__TASK DETAILS__. Format every line of the items below as a JSON list of strings, with one string per line and blank lines left out.

__SUPPLIED RECORDS__.
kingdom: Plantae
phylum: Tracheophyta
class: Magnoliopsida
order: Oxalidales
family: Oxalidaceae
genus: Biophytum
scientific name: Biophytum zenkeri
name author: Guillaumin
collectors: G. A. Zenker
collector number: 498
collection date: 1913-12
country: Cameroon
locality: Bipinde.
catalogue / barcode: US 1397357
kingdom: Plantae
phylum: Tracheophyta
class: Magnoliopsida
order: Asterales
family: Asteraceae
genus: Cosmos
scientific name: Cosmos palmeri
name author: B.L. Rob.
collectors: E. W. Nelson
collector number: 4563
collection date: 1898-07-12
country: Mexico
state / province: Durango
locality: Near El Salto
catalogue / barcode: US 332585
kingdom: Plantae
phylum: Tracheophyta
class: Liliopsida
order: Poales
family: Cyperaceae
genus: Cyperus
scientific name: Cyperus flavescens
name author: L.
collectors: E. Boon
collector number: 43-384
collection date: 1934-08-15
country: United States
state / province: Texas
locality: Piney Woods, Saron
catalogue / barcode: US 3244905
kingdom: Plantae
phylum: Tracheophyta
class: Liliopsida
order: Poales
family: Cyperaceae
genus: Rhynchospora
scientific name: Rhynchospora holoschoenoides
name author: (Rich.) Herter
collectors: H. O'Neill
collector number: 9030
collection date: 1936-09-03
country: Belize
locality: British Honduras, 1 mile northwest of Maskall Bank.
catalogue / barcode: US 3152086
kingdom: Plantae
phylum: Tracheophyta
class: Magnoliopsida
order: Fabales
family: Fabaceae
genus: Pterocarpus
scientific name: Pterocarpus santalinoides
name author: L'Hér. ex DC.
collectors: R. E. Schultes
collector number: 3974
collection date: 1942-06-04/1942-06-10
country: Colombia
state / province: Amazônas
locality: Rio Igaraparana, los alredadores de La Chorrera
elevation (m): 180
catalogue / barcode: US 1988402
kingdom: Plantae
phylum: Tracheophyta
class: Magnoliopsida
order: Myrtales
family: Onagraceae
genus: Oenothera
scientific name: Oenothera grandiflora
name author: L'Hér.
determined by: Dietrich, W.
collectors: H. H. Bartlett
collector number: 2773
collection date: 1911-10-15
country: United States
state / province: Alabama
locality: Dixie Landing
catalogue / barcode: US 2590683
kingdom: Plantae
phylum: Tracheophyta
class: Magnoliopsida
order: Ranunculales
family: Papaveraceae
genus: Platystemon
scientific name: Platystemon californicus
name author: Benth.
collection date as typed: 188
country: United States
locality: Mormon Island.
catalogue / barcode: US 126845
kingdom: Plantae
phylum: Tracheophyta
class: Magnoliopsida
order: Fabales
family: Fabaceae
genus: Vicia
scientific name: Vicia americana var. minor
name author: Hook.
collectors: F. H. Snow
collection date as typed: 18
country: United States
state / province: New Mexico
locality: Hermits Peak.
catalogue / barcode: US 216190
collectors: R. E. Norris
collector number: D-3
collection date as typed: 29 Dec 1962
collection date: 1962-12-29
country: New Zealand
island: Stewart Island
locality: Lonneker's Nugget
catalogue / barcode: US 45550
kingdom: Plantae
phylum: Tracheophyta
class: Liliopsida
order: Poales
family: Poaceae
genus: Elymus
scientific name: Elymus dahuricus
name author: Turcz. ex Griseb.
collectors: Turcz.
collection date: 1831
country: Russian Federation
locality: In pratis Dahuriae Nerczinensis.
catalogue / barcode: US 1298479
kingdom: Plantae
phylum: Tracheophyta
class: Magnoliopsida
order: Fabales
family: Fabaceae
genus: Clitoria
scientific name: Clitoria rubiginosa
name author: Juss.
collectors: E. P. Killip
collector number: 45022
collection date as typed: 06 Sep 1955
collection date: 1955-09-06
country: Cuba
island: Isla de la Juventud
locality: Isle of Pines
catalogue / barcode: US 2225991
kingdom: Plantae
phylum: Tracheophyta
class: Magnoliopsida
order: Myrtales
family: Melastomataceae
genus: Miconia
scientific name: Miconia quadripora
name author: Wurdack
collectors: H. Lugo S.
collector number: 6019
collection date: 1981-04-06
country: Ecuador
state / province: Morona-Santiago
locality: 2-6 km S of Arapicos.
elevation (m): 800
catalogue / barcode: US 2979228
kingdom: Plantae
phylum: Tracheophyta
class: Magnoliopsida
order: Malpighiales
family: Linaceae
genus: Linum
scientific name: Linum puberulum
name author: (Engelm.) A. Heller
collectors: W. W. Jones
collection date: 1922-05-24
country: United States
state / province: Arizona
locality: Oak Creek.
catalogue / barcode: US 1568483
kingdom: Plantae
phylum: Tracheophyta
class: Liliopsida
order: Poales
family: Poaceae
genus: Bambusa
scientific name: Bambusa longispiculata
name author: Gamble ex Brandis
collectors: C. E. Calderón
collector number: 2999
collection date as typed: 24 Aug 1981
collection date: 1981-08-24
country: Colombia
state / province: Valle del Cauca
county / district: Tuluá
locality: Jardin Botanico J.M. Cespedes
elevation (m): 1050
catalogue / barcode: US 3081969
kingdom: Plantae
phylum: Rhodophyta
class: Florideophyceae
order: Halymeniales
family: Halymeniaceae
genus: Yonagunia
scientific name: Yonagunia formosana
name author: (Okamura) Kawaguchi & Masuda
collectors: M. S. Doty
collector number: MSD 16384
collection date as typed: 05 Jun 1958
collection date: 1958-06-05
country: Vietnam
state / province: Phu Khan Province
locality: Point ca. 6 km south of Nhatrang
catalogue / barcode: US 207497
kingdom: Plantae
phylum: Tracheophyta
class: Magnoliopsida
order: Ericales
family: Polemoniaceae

__WRITTEN SOLUTION__.
[
  "kingdom: Plantae",
  "phylum: Tracheophyta",
  "class: Magnoliopsida",
  "order: Oxalidales",
  "family: Oxalidaceae",
  "genus: Biophytum",
  "scientific name: Biophytum zenkeri",
  "name author: Guillaumin",
  "collectors: G. A. Zenker",
  "collector number: 498",
  "collection date: 1913-12",
  "country: Cameroon",
  "locality: Bipinde.",
  "catalogue / barcode: US 1397357",
  "kingdom: Plantae",
  "phylum: Tracheophyta",
  "class: Magnoliopsida",
  "order: Asterales",
  "family: Asteraceae",
  "genus: Cosmos",
  "scientific name: Cosmos palmeri",
  "name author: B.L. Rob.",
  "collectors: E. W. Nelson",
  "collector number: 4563",
  "collection date: 1898-07-12",
  "country: Mexico",
  "state / province: Durango",
  "locality: Near El Salto",
  "catalogue / barcode: US 332585",
  "kingdom: Plantae",
  "phylum: Tracheophyta",
  "class: Liliopsida",
  "order: Poales",
  "family: Cyperaceae",
  "genus: Cyperus",
  "scientific name: Cyperus flavescens",
  "name author: L.",
  "collectors: E. Boon",
  "collector number: 43-384",
  "collection date: 1934-08-15",
  "country: United States",
  "state / province: Texas",
  "locality: Piney Woods, Saron",
  "catalogue / barcode: US 3244905",
  "kingdom: Plantae",
  "phylum: Tracheophyta",
  "class: Liliopsida",
  "order: Poales",
  "family: Cyperaceae",
  "genus: Rhynchospora",
  "scientific name: Rhynchospora holoschoenoides",
  "name author: (Rich.) Herter",
  "collectors: H. O'Neill",
  "collector number: 9030",
  "collection date: 1936-09-03",
  "country: Belize",
  "locality: British Honduras, 1 mile northwest of Maskall Bank.",
  "catalogue / barcode: US 3152086",
  "kingdom: Plantae",
  "phylum: Tracheophyta",
  "class: Magnoliopsida",
  "order: Fabales",
  "family: Fabaceae",
  "genus: Pterocarpus",
  "scientific name: Pterocarpus santalinoides",
  "name author: L'Hér. ex DC.",
  "collectors: R. E. Schultes",
  "collector number: 3974",
  "collection date: 1942-06-04/1942-06-10",
  "country: Colombia",
  "state / province: Amazônas",
  "locality: Rio Igaraparana, los alredadores de La Chorrera",
  "elevation (m): 180",
  "catalogue / barcode: US 1988402",
  "kingdom: Plantae",
  "phylum: Tracheophyta",
  "class: Magnoliopsida",
  "order: Myrtales",
  "family: Onagraceae",
  "genus: Oenothera",
  "scientific name: Oenothera grandiflora",
  "name author: L'Hér.",
  "determined by: Dietrich, W.",
  "collectors: H. H. Bartlett",
  "collector number: 2773",
  "collection date: 1911-10-15",
  "country: United States",
  "state / province: Alabama",
  "locality: Dixie Landing",
  "catalogue / barcode: US 2590683",
  "kingdom: Plantae",
  "phylum: Tracheophyta",
  "class: Magnoliopsida",
  "order: Ranunculales",
  "family: Papaveraceae",
  "genus: Platystemon",
  "scientific name: Platystemon californicus",
  "name author: Benth.",
  "collection date as typed: 188",
  "country: United States",
  "locality: Mormon Island.",
  "catalogue / barcode: US 126845",
  "kingdom: Plantae",
  "phylum: Tracheophyta",
  "class: Magnoliopsida",
  "order: Fabales",
  "family: Fabaceae",
  "genus: Vicia",
  "scientific name: Vicia americana var. minor",
  "name author: Hook.",
  "collectors: F. H. Snow",
  "collection date as typed: 18",
  "country: United States",
  "state / province: New Mexico",
  "locality: Hermits Peak.",
  "catalogue / barcode: US 216190",
  "collectors: R. E. Norris",
  "collector number: D-3",
  "collection date as typed: 29 Dec 1962",
  "collection date: 1962-12-29",
  "country: New Zealand",
  "island: Stewart Island",
  "locality: Lonneker's Nugget",
  "catalogue / barcode: US 45550",
  "kingdom: Plantae",
  "phylum: Tracheophyta",
  "class: Liliopsida",
  "order: Poales",
  "family: Poaceae",
  "genus: Elymus",
  "scientific name: Elymus dahuricus",
  "name author: Turcz. ex Griseb.",
  "collectors: Turcz.",
  "collection date: 1831",
  "country: Russian Federation",
  "locality: In pratis Dahuriae Nerczinensis.",
  "catalogue / barcode: US 1298479",
  "kingdom: Plantae",
  "phylum: Tracheophyta",
  "class: Magnoliopsida",
  "order: Fabales",
  "family: Fabaceae",
  "genus: Clitoria",
  "scientific name: Clitoria rubiginosa",
  "name author: Juss.",
  "collectors: E. P. Killip",
  "collector number: 45022",
  "collection date as typed: 06 Sep 1955",
  "collection date: 1955-09-06",
  "country: Cuba",
  "island: Isla de la Juventud",
  "locality: Isle of Pines",
  "catalogue / barcode: US 2225991",
  "kingdom: Plantae",
  "phylum: Tracheophyta",
  "class: Magnoliopsida",
  "order: Myrtales",
  "family: Melastomataceae",
  "genus: Miconia",
  "scientific name: Miconia quadripora",
  "name author: Wurdack",
  "collectors: H. Lugo S.",
  "collector number: 6019",
  "collection date: 1981-04-06",
  "country: Ecuador",
  "state / province: Morona-Santiago",
  "locality: 2-6 km S of Arapicos.",
  "elevation (m): 800",
  "catalogue / barcode: US 2979228",
  "kingdom: Plantae",
  "phylum: Tracheophyta",
  "class: Magnoliopsida",
  "order: Malpighiales",
  "family: Linaceae",
  "genus: Linum",
  "scientific name: Linum puberulum",
  "name author: (Engelm.) A. Heller",
  "collectors: W. W. Jones",
  "collection date: 1922-05-24",
  "country: United States",
  "state / province: Arizona",
  "locality: Oak Creek.",
  "catalogue / barcode: US 1568483",
  "kingdom: Plantae",
  "phylum: Tracheophyta",
  "class: Liliopsida",
  "order: Poales",
  "family: Poaceae",
  "genus: Bambusa",
  "scientific name: Bambusa longispiculata",
  "name author: Gamble ex Brandis",
  "collectors: C. E. Calderón",
  "collector number: 2999",
  "collection date as typed: 24 Aug 1981",
  "collection date: 1981-08-24",
  "country: Colombia",
  "state / province: Valle del Cauca",
  "county / district: Tuluá",
  "locality: Jardin Botanico J.M. Cespedes",
  "elevation (m): 1050",
  "catalogue / barcode: US 3081969",
  "kingdom: Plantae",
  "phylum: Rhodophyta",
  "class: Florideophyceae",
  "order: Halymeniales",
  "family: Halymeniaceae",
  "genus: Yonagunia",
  "scientific name: Yonagunia formosana",
  "name author: (Okamura) Kawaguchi & Masuda",
  "collectors: M. S. Doty",
  "collector number: MSD 16384",
  "collection date as typed: 05 Jun 1958",
  "collection date: 1958-06-05",
  "country: Vietnam",
  "state / province: Phu Khan Province",
  "locality: Point ca. 6 km south of Nhatrang",
  "catalogue / barcode: US 207497",
  "kingdom: Plantae",
  "phylum: Tracheophyta",
  "class: Magnoliopsida",
  "order: Ericales",
  "family: Polemoniaceae"
]